Required work → Write out each item below again, word for word, but leave out the pictures.

Material provided below:

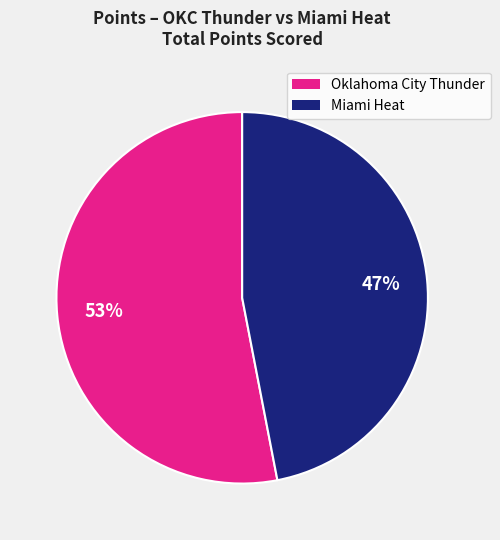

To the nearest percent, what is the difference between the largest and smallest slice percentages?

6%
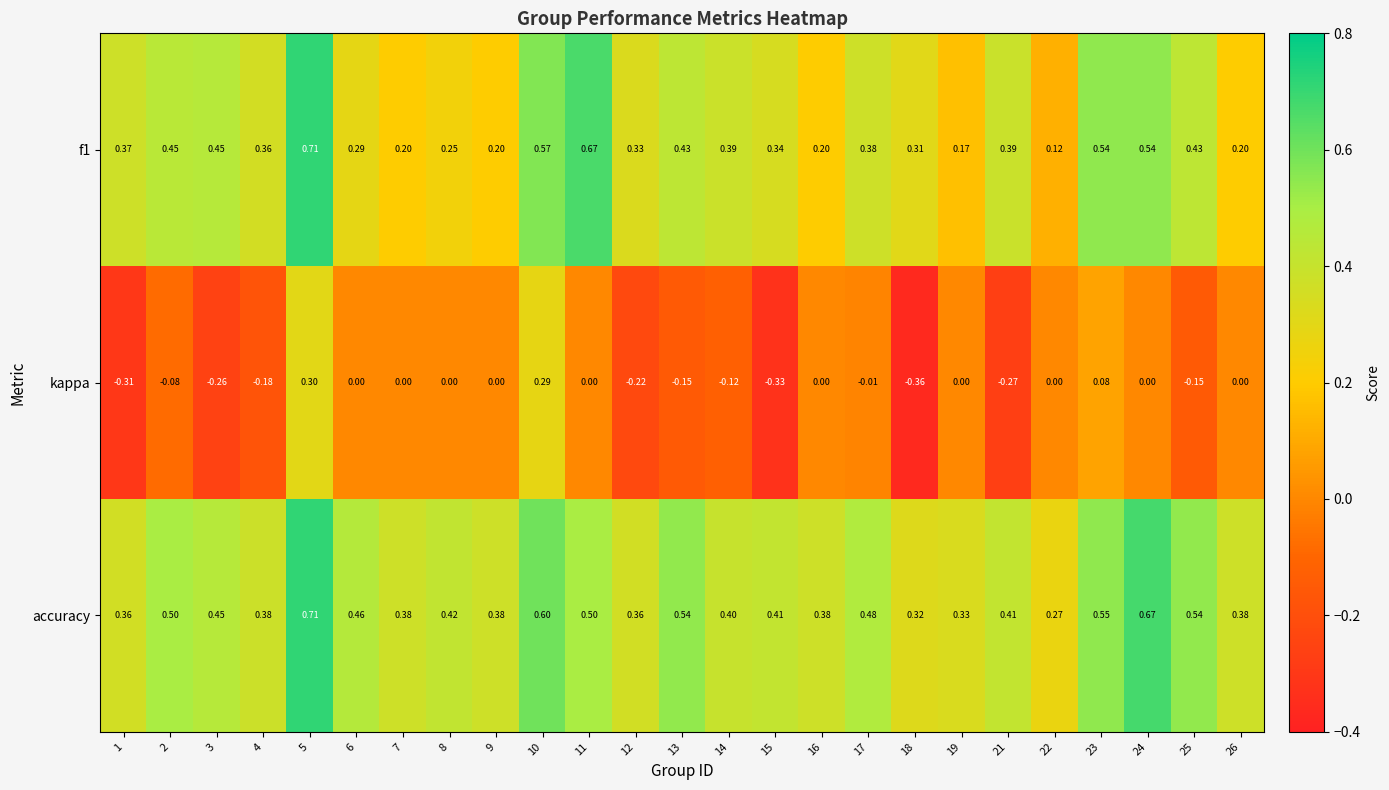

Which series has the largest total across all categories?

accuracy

End of Material provided.

Solution →
To the nearest percent, what is the difference between the largest and smallest slice percentages?

6%

Which series has the largest total across all categories?

accuracy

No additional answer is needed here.